__TASK INSTRUCTIONS__. Duplicate the passage from the OCR resolution agreement text, starting at "OCR Resolution Agreement" and ending at "catch everyone’s attention.".

SOURCE EXTRACT START

OCR Resolution Agreement Flags Continuing Concerns Over Privacy and the Media
While the volume of Resolution Agreements coming out of OCR in 2018 have been significantly less than in prior years (five thus far in 2018 versus 10 for the same period in 2017), with each Resolution Agreement, OCR continues to send very strong messages to covered entities and there are certainly lessons to be learned from each. In the single Resolution Agreement from September, the underlying facts giving rise to OCR enforcement is not a new one – allowing third parties access to patients for marketing or other media purposes. What prompted the investigation should also catch everyone’s attention.
The resolution involves three separate covered entities – (i) Boston Medical Center Corporation, a 567-bed academic medical center in Boston, MA; (ii) Brigham and Women’s Hospital, Inc., the teaching hospital of Harvard Medical School and (iii) Massachusetts General Hospital, a 1,035-bed academic medical center also located in Boston. OCR became aware of the upcoming filming of a new ABC News documentary after initially seeing a story posted to MGH’s website on October 3, 2014. It posted: “Boston Medical Center is proud to take part in a new medical documentary created by ABC…You can read more about it in this article from the Boston Globe.” After filming was complete, OCR indicated it reviewed an article in the Boston Globe in January describing the documentary and ABC News’ unparalleled four-month access to real life trauma encounters. OCR initiated a compliance review on its own initiative based on these media stories.

SOURCE EXTRACT END
EXTRACTED INFORMATION START

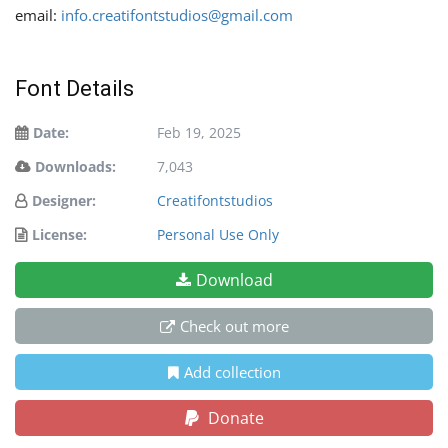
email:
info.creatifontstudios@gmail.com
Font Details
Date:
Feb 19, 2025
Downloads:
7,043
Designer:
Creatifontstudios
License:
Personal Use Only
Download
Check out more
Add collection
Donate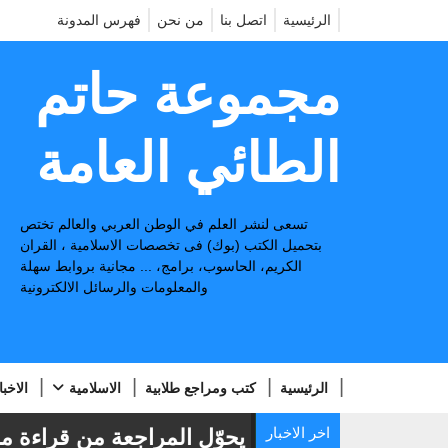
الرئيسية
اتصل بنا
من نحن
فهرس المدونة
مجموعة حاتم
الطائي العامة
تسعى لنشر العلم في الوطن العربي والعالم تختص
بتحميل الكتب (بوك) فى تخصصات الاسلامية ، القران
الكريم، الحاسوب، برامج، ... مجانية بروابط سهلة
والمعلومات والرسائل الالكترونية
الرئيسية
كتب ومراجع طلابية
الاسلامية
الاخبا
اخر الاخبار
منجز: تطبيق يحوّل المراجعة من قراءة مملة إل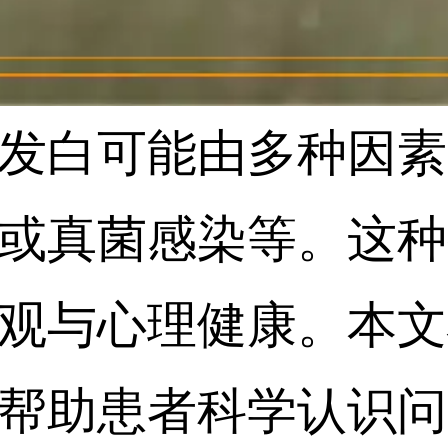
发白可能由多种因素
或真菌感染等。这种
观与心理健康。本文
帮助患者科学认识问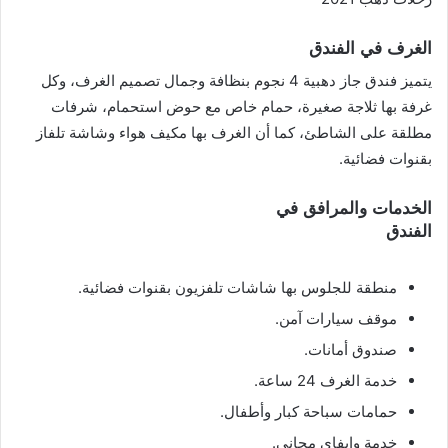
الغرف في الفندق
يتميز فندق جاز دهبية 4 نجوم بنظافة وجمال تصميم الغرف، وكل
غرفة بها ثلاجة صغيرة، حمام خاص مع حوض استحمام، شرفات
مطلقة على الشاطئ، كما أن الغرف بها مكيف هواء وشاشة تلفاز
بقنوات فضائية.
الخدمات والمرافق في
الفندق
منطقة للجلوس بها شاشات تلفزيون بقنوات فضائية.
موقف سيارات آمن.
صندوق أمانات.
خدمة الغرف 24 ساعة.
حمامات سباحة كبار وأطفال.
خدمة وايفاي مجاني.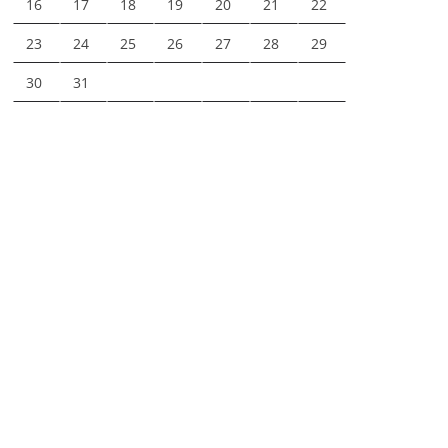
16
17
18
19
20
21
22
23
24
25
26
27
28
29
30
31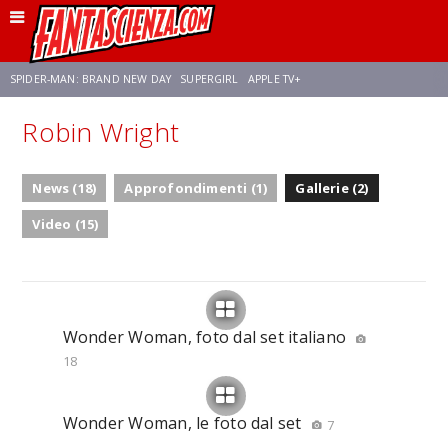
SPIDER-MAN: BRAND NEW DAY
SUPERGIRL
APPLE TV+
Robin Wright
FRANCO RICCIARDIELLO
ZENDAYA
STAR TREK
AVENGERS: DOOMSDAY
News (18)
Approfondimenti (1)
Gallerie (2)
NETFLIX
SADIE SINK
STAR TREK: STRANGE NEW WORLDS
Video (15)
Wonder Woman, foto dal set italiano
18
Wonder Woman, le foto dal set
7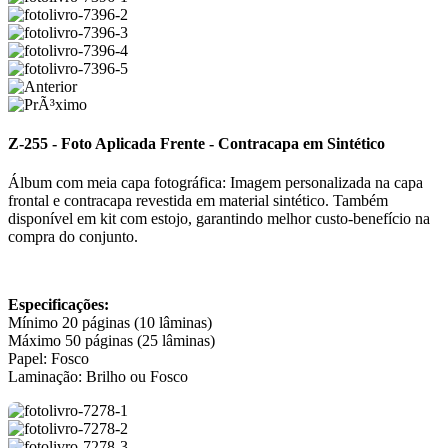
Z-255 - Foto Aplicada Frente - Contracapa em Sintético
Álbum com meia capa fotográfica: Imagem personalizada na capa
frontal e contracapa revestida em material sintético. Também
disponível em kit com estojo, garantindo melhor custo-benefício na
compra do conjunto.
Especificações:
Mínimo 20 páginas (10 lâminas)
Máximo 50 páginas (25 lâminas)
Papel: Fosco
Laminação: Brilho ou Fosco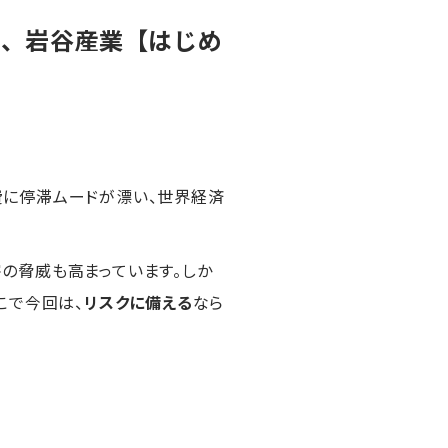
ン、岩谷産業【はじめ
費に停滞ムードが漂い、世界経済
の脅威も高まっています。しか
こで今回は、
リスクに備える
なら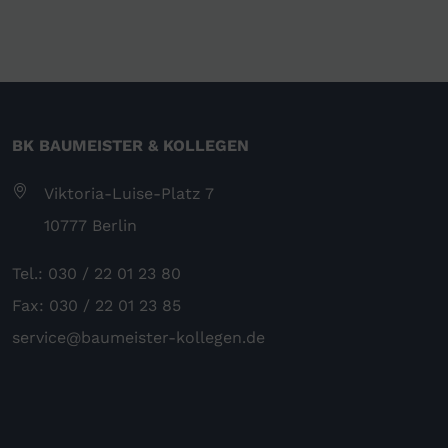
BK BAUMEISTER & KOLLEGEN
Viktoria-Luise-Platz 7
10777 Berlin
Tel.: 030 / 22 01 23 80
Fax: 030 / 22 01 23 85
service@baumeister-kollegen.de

EXTRACTED INFORMATION END

__RESPONSE TO THE EXERCISE__.
OCR Resolution Agreement Flags Continuing Concerns Over Privacy and the Media
While the volume of Resolution Agreements coming out of OCR in 2018 have been significantly less than in prior years (five thus far in 2018 versus 10 for the same period in 2017), with each Resolution Agreement, OCR continues to send very strong messages to covered entities and there are certainly lessons to be learned from each. In the single Resolution Agreement from September, the underlying facts giving rise to OCR enforcement is not a new one – allowing third parties access to patients for marketing or other media purposes. What prompted the investigation should also catch everyone’s attention.